§ **Extrait de page**
★ ★ ★ ★ ★ ★ ★
• I - CONTRE L’INDIFFÉRENCE (5) 2/2

     L'amour chrétien

    Pauvre grande Église catholique, dont un sociologue prussien et un psychiatre viennois ont réussi à ébranler, en un siècle, les fondations millénaires ! Au lieu d’accueillir le monde d’aujourd’hui avec sa maternelle sérénité d’autrefois, brusquement affolée par le marxisme, la psychanalyse et les fusées interplanétaires, la voici qui se jette, avec des siècles de retard et des ruses maladroites, dans la course au progrès. Grâce aux laborieuses initiatives de ses abbés les plus zélés, telles ces coquettes vieillies et délaissées, qui changent de fard, de parfum, de visage selon la mode et minaudent comme des jeunes filles, la voici agenouillée devant la science, ramassant les miettes de sociologie et de neurophysiologie que laisse tomber sa jeune rivale. *
     Et pourtant, qui l’a forcée dans son saint repaire ? Qui lui a disputé le monopole des âmes ? Les âmes ! C’est un mot qu’on n’a guère l’occasion de lire sous la plume des abbés Oraison et Lestapis. Et sans doute est-ce un mot bien démodé, trop imprécis, trop peu scientifique pour eux et leurs lecteurs. Un mot choquant et dangereux, qui contredirait les magnifiques efforts de l’Église pour s’adapter au monde moderne. Mieux vaut parler de réflexes affectifs plutôt que d’âme, et de sexualité plutôt que d’amour. D’ailleurs l’amour romantique, nous rappelle Yvon Bres dans Esprit, « est une des causes les plus fréquentes d’impuissance, d’homosexualité, de suicide ». Et il propose de substituer au terme amour celui de « sympathie sexuelle », dont il veut bien nous donner la définition précise : « … un domaine qui n’est ni au-delà de l’éthique ni exactement en deçà, mais un peu à côté, sans pour autant être secondaire ». Probablement informé de cette invention, le révérend père de Lestapis en tire dans son style personnel la superbe conclusion : « Si c’est cela qu’on réclamait il y a quelques années, lorsqu’une grande revue titrait un de ses numéros “L’amour est à réinventer”, on peut affirmer qu’à présent la chose est faite. »
★ ★ ★ ★ ★ ★ ★
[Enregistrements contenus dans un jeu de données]
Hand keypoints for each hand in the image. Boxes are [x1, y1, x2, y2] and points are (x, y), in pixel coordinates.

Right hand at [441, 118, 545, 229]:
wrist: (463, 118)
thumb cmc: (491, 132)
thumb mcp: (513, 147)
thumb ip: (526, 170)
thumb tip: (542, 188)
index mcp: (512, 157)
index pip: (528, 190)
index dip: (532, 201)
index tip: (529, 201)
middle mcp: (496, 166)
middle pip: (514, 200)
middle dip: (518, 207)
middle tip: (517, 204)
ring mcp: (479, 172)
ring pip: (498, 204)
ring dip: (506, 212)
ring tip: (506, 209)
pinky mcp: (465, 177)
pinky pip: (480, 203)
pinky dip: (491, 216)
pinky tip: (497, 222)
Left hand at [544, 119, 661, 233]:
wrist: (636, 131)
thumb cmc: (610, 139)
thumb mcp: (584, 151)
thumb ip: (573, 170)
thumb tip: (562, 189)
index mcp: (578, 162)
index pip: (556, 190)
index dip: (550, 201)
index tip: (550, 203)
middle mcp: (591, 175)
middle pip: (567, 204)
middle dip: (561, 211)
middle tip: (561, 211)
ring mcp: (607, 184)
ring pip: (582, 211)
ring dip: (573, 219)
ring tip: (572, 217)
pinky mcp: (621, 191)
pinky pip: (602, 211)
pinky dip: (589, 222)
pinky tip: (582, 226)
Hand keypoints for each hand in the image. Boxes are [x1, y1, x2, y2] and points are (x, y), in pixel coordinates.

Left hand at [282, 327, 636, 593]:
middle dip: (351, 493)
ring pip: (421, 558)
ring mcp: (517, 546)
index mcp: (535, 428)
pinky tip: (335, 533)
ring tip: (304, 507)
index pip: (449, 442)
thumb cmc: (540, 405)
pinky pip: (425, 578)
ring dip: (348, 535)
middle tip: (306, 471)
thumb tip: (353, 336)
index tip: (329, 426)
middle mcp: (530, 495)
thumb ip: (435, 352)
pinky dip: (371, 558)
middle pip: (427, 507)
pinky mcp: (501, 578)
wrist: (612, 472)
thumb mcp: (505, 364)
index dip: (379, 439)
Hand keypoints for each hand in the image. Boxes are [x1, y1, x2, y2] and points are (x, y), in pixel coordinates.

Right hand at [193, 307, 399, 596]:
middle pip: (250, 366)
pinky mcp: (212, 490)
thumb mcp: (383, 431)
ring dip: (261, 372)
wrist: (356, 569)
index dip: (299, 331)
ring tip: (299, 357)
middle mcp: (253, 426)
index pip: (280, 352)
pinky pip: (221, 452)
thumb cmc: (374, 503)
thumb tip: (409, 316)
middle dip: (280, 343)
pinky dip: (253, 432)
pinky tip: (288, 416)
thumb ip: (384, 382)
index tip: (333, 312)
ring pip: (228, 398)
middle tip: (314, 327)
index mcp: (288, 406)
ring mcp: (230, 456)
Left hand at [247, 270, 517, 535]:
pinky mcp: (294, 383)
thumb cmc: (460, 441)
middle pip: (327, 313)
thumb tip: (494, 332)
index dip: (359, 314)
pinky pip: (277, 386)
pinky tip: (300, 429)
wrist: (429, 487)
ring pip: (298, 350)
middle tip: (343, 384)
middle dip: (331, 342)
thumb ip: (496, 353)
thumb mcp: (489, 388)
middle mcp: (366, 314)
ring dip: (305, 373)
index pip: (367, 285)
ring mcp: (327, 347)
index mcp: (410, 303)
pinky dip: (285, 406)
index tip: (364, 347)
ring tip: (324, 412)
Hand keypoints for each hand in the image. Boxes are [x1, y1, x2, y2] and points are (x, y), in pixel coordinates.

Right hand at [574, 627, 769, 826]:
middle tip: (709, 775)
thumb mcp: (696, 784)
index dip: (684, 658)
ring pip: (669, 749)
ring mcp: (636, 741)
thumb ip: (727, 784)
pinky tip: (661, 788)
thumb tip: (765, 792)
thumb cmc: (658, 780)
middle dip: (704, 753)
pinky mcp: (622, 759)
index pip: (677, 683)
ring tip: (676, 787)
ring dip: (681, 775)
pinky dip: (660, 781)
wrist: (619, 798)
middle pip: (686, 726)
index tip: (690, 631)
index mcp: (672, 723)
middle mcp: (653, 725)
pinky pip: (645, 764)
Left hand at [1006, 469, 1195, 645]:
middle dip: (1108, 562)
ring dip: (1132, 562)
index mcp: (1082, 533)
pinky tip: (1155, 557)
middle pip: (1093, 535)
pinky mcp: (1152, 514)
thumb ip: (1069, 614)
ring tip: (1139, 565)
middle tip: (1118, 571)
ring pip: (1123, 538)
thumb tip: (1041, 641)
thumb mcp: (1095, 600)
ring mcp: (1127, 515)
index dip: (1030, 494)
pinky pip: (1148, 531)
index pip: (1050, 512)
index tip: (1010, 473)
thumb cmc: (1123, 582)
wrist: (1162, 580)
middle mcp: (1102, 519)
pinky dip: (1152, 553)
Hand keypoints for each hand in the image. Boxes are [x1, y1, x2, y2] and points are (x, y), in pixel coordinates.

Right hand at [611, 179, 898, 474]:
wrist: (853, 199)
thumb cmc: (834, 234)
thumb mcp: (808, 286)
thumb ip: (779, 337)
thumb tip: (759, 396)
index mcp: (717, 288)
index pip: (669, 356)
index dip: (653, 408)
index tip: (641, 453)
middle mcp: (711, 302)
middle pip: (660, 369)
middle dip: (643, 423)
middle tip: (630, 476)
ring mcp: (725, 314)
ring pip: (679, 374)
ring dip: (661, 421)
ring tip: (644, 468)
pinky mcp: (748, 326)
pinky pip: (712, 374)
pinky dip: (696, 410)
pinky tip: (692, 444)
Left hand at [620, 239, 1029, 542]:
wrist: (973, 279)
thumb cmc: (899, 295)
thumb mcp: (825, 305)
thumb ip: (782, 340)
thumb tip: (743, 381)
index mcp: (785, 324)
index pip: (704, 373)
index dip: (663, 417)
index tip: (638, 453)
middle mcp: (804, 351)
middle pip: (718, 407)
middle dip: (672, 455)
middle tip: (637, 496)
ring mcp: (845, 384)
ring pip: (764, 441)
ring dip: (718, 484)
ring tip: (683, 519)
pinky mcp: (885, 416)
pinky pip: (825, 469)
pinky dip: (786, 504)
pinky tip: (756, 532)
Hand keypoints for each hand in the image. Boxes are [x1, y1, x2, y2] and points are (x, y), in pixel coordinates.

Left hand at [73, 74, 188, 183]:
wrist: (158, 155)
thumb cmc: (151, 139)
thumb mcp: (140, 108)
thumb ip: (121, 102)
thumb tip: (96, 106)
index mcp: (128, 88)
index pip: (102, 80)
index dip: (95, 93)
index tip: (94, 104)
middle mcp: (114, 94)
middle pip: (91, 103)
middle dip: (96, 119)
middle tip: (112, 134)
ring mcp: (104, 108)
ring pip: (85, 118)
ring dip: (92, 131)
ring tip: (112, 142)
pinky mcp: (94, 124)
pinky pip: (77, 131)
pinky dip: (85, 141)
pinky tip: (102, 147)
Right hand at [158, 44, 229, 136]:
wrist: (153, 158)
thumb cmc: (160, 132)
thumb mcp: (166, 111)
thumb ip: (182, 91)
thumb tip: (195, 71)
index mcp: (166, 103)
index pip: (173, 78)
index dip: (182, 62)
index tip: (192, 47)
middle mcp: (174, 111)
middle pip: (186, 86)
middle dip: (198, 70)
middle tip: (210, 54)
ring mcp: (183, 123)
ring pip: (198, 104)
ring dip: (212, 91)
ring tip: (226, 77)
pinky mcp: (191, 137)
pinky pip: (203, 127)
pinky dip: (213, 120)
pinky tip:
★ ★ ★ ★ ★ ★ ★
§ **Activité**
Dans le texte sur l'amour chrétien, quel terme Yvon Bres propose-t-il de substituer au mot « amour » ?

§ **Réponse**
Le terme « sympathie sexuelle ».